AIM OF THE TASK: The entries must be set down again word for word; no pictures belong in the copy.
↓↓↓
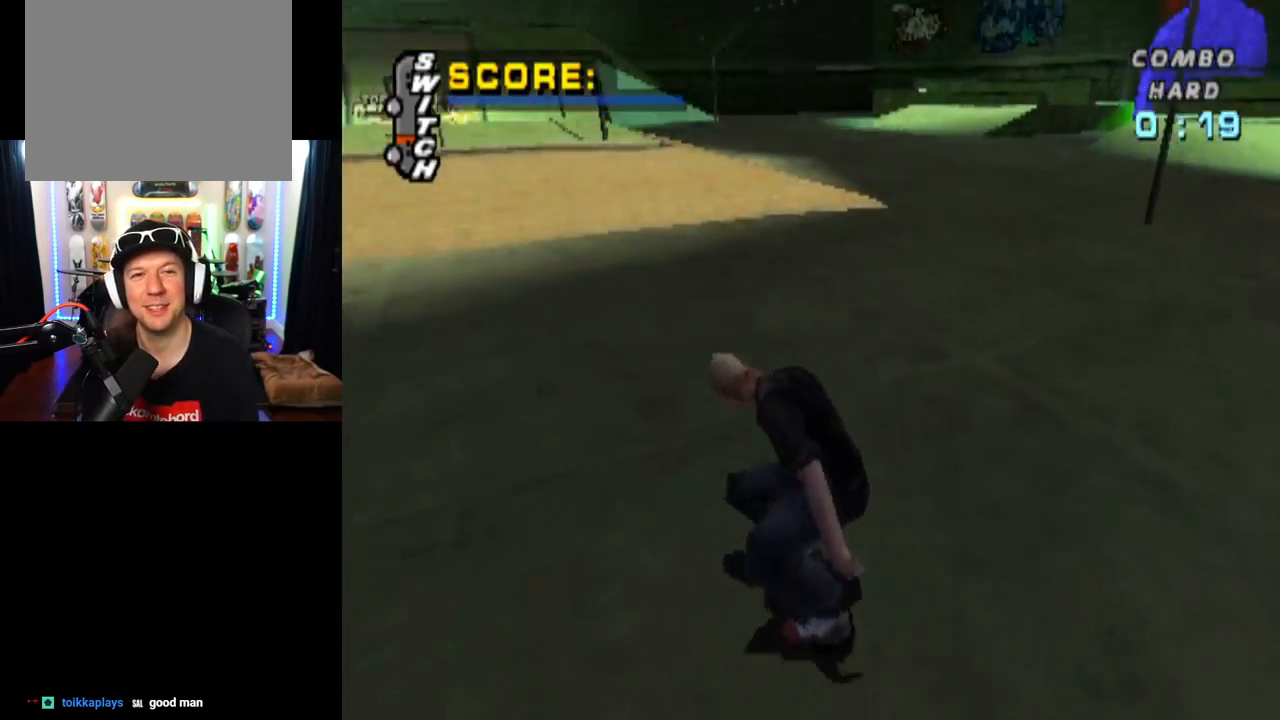
{"buttons": ["CROSS"], "left_stick": "center", "right_stick": "center", "events": []}
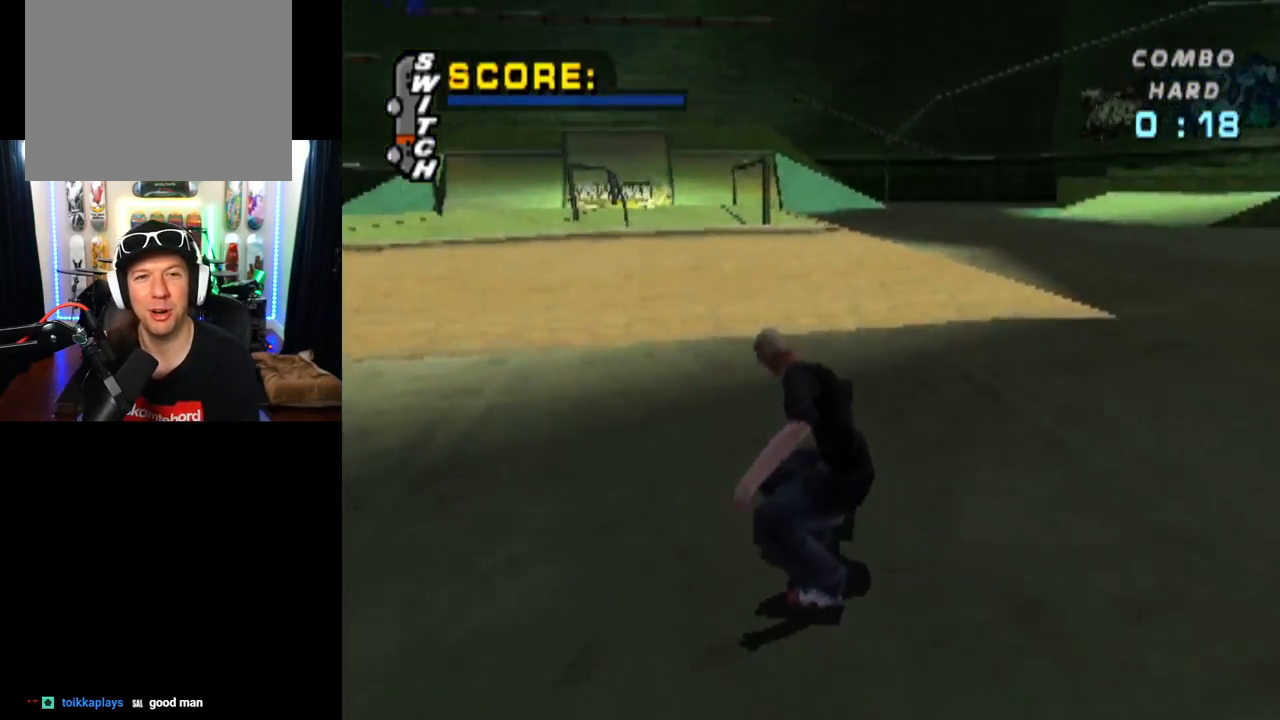
{"buttons": ["CROSS", "DPAD_DOWN", "DPAD_RIGHT"], "left_stick": "center", "right_stick": "center", "events": [[301, "DPAD_RIGHT", "down"], [334, "DPAD_DOWN", "down"]]}
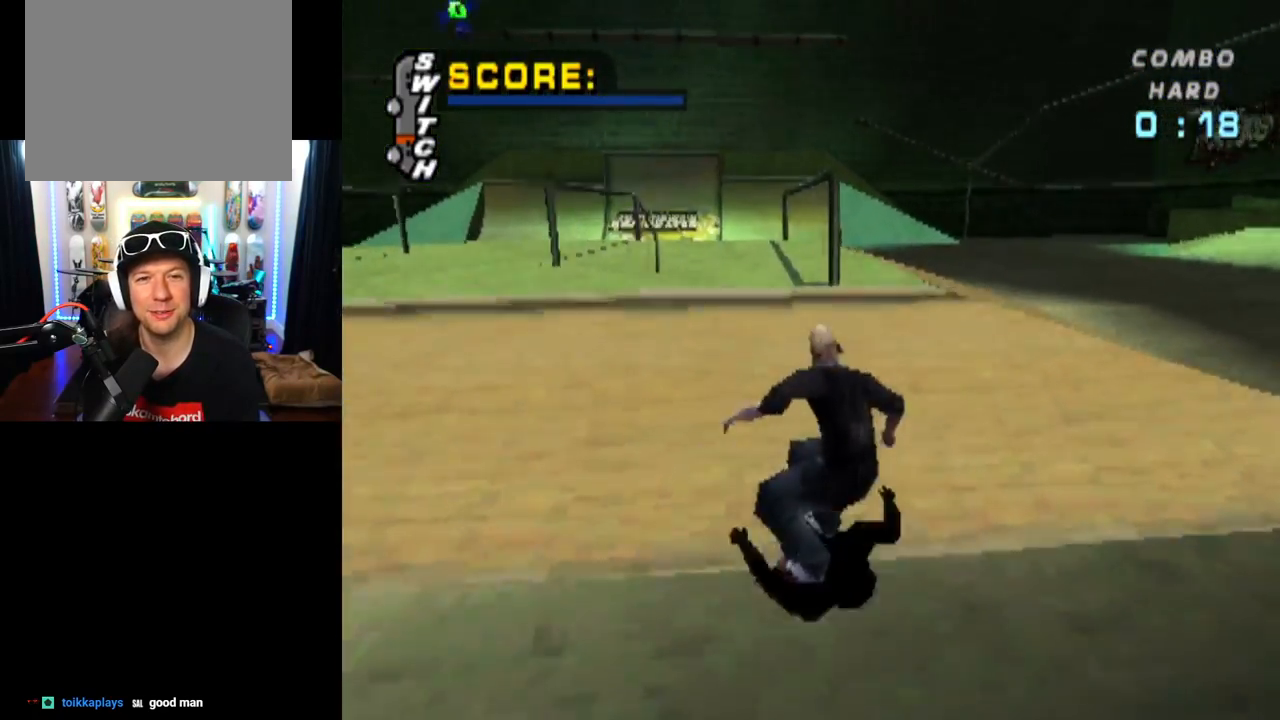
{"buttons": ["CROSS"], "left_stick": "center", "right_stick": "center", "events": [[167, "DPAD_RIGHT", "up"], [183, "DPAD_DOWN", "up"]]}
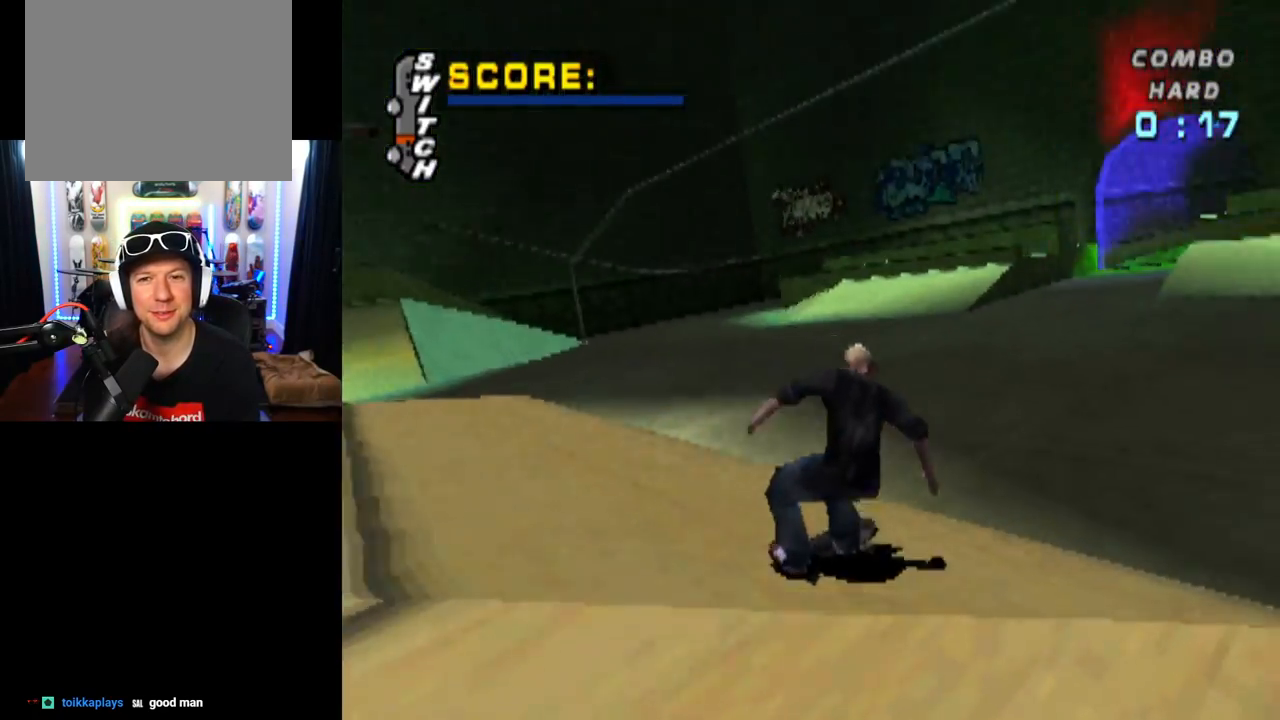
{"buttons": ["CROSS", "DPAD_DOWN", "DPAD_RIGHT"], "left_stick": "center", "right_stick": "center", "events": [[100, "DPAD_RIGHT", "down"], [134, "DPAD_DOWN", "down"]]}
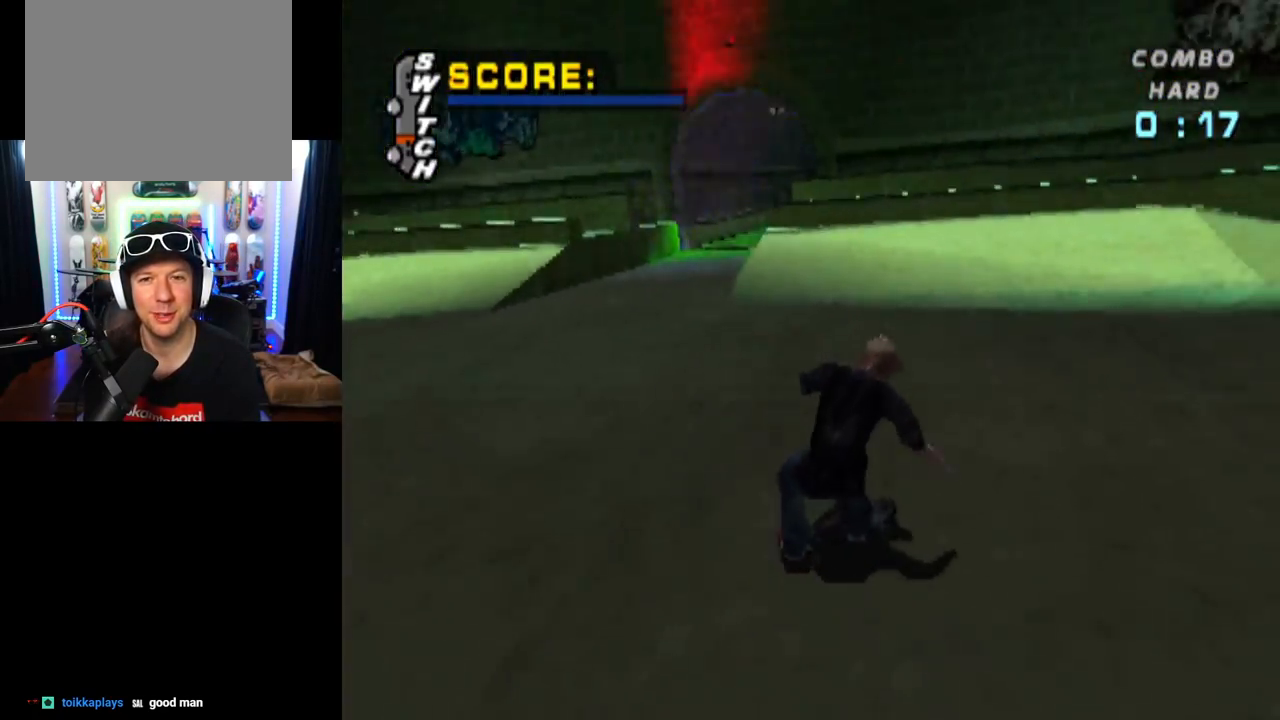
{"buttons": ["CROSS"], "left_stick": "center", "right_stick": "center", "events": [[467, "DPAD_RIGHT", "up"], [484, "DPAD_DOWN", "up"]]}
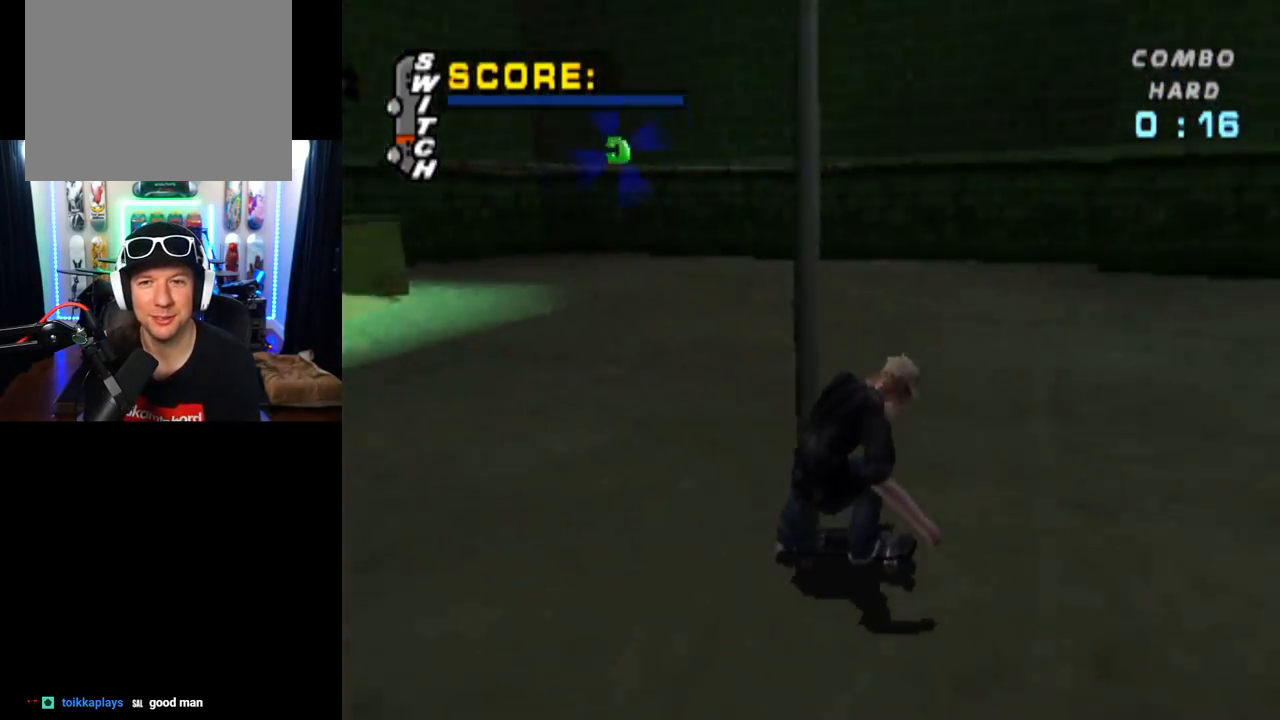
{"buttons": ["CROSS", "DPAD_LEFT"], "left_stick": "center", "right_stick": "center", "events": [[50, "DPAD_DOWN", "down"], [67, "DPAD_LEFT", "down"], [150, "DPAD_LEFT", "up"], [334, "DPAD_LEFT", "down"], [484, "DPAD_DOWN", "up"]]}
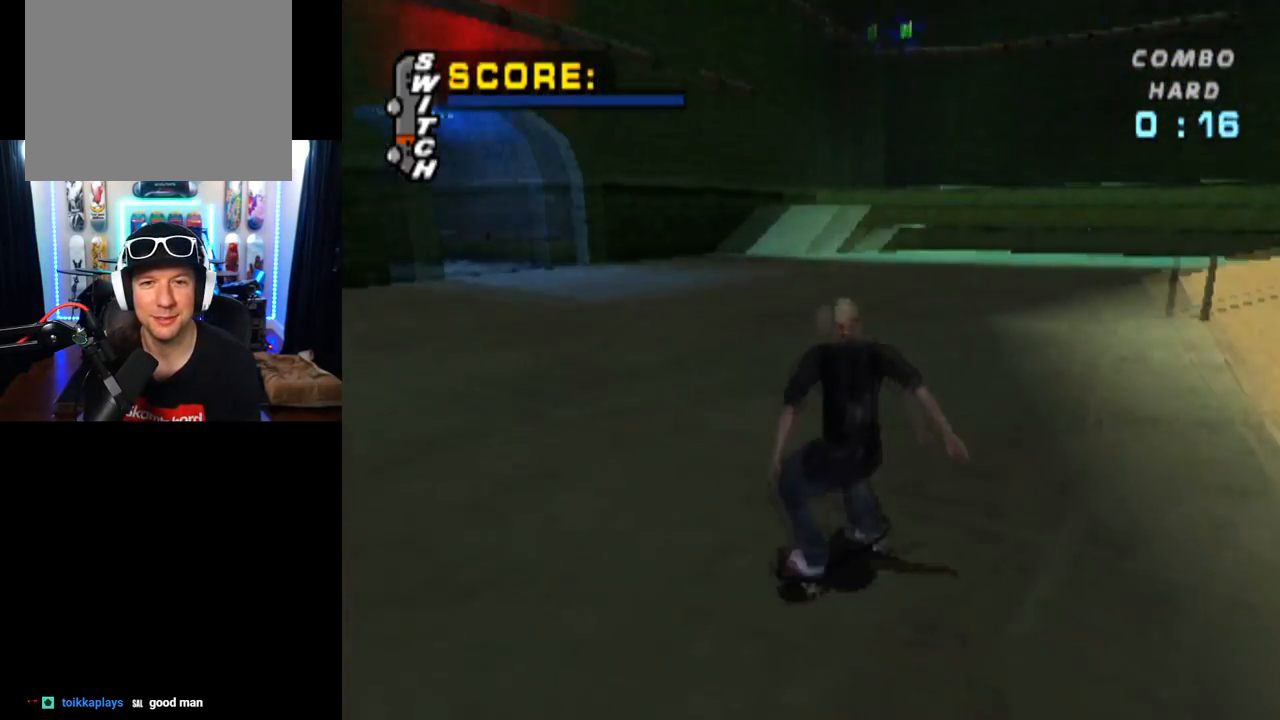
{"buttons": ["CROSS", "DPAD_DOWN", "DPAD_LEFT"], "left_stick": "center", "right_stick": "center", "events": [[117, "DPAD_DOWN", "down"]]}
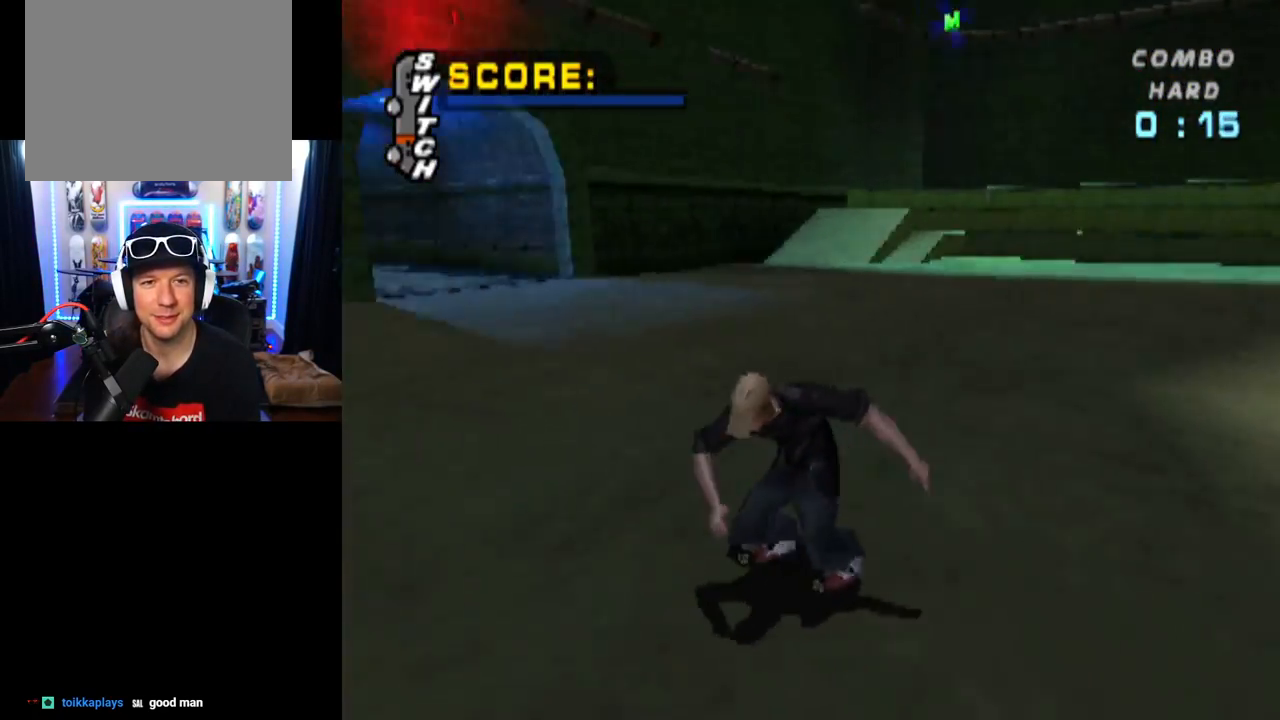
{"buttons": ["CROSS"], "left_stick": "center", "right_stick": "center", "events": [[100, "DPAD_DOWN", "up"], [200, "DPAD_LEFT", "up"]]}
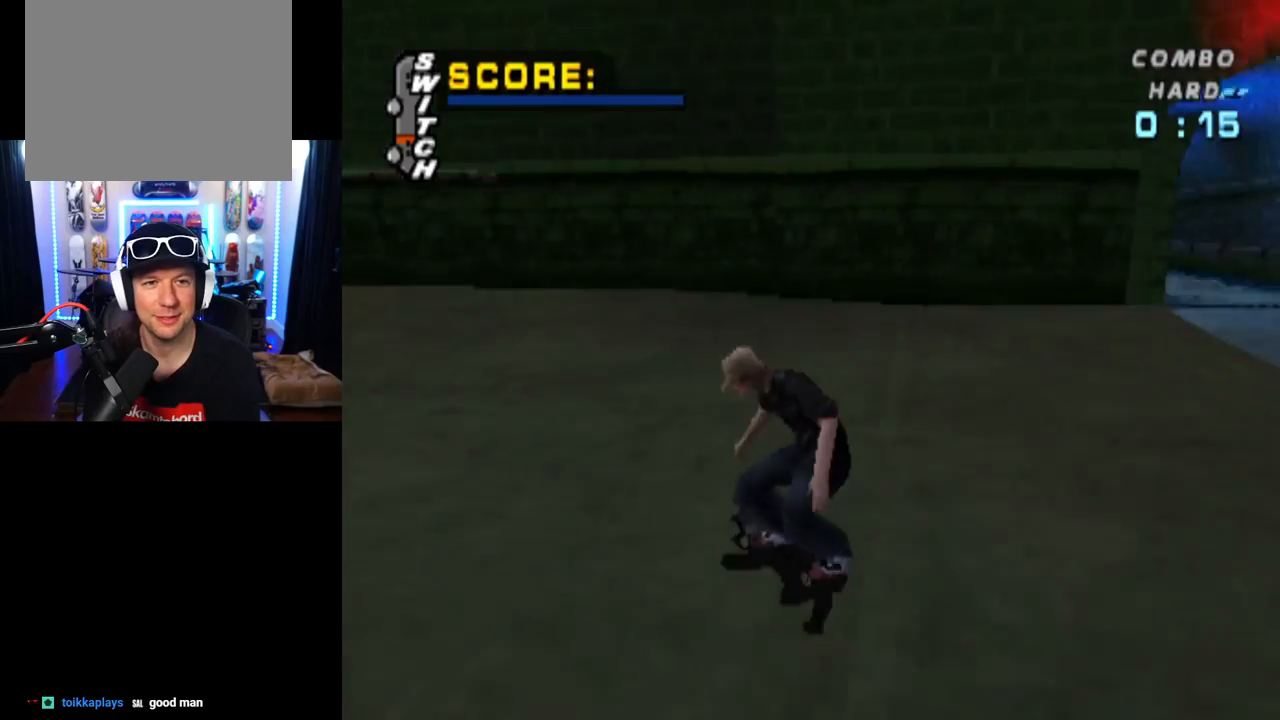
{"buttons": ["CROSS"], "left_stick": "center", "right_stick": "center", "events": []}
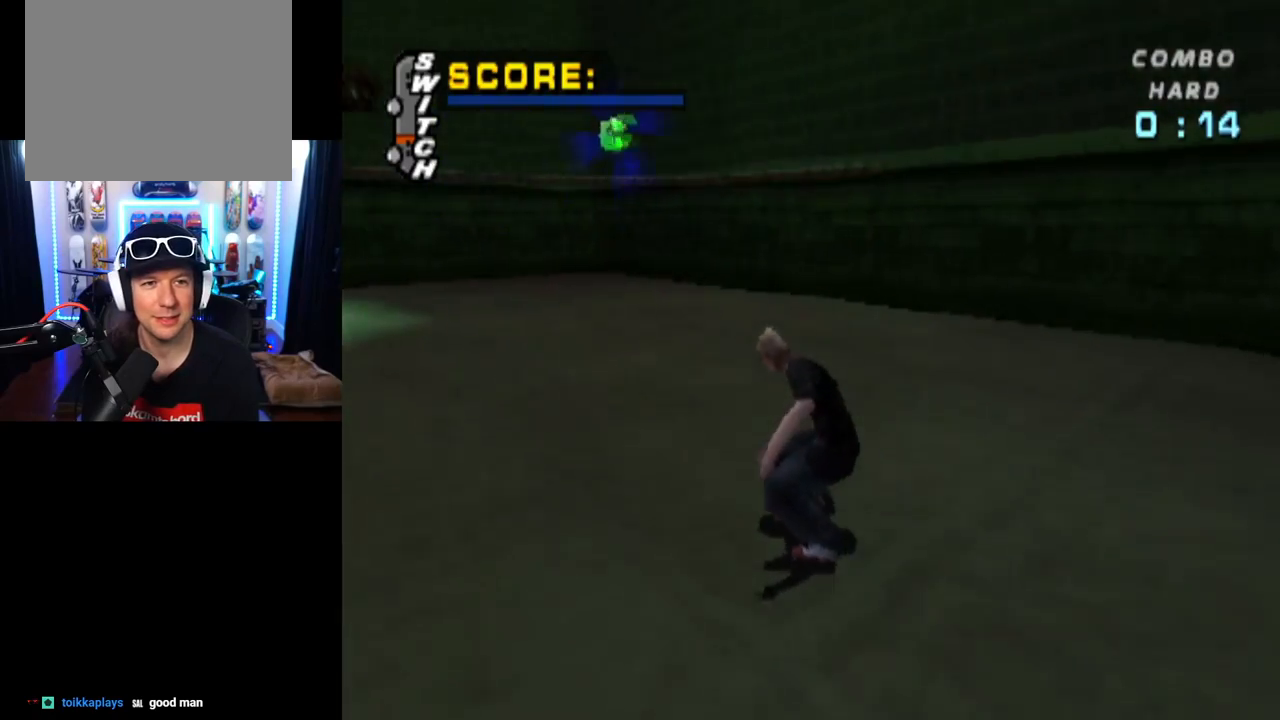
{"buttons": ["CROSS", "DPAD_DOWN", "DPAD_LEFT"], "left_stick": "center", "right_stick": "center", "events": [[17, "DPAD_RIGHT", "down"], [67, "DPAD_DOWN", "down"], [234, "DPAD_DOWN", "up"], [234, "DPAD_RIGHT", "up"], [484, "DPAD_LEFT", "down"], [501, "DPAD_DOWN", "down"]]}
↑↑↑
WORKED SOLUTION:
{"buttons": ["CROSS"], "left_stick": "center", "right_stick": "center", "events": []}
{"buttons": ["CROSS", "DPAD_DOWN", "DPAD_RIGHT"], "left_stick": "center", "right_stick": "center", "events": [[301, "DPAD_RIGHT", "down"], [334, "DPAD_DOWN", "down"]]}
{"buttons": ["CROSS"], "left_stick": "center", "right_stick": "center", "events": [[167, "DPAD_RIGHT", "up"], [183, "DPAD_DOWN", "up"]]}
{"buttons": ["CROSS", "DPAD_DOWN", "DPAD_RIGHT"], "left_stick": "center", "right_stick": "center", "events": [[100, "DPAD_RIGHT", "down"], [134, "DPAD_DOWN", "down"]]}
{"buttons": ["CROSS"], "left_stick": "center", "right_stick": "center", "events": [[467, "DPAD_RIGHT", "up"], [484, "DPAD_DOWN", "up"]]}
{"buttons": ["CROSS", "DPAD_LEFT"], "left_stick": "center", "right_stick": "center", "events": [[50, "DPAD_DOWN", "down"], [67, "DPAD_LEFT", "down"], [150, "DPAD_LEFT", "up"], [334, "DPAD_LEFT", "down"], [484, "DPAD_DOWN", "up"]]}
{"buttons": ["CROSS", "DPAD_DOWN", "DPAD_LEFT"], "left_stick": "center", "right_stick": "center", "events": [[117, "DPAD_DOWN", "down"]]}
{"buttons": ["CROSS"], "left_stick": "center", "right_stick": "center", "events": [[100, "DPAD_DOWN", "up"], [200, "DPAD_LEFT", "up"]]}
{"buttons": ["CROSS"], "left_stick": "center", "right_stick": "center", "events": []}
{"buttons": ["CROSS", "DPAD_DOWN", "DPAD_LEFT"], "left_stick": "center", "right_stick": "center", "events": [[17, "DPAD_RIGHT", "down"], [67, "DPAD_DOWN", "down"], [234, "DPAD_DOWN", "up"], [234, "DPAD_RIGHT", "up"], [484, "DPAD_LEFT", "down"], [501, "DPAD_DOWN", "down"]]}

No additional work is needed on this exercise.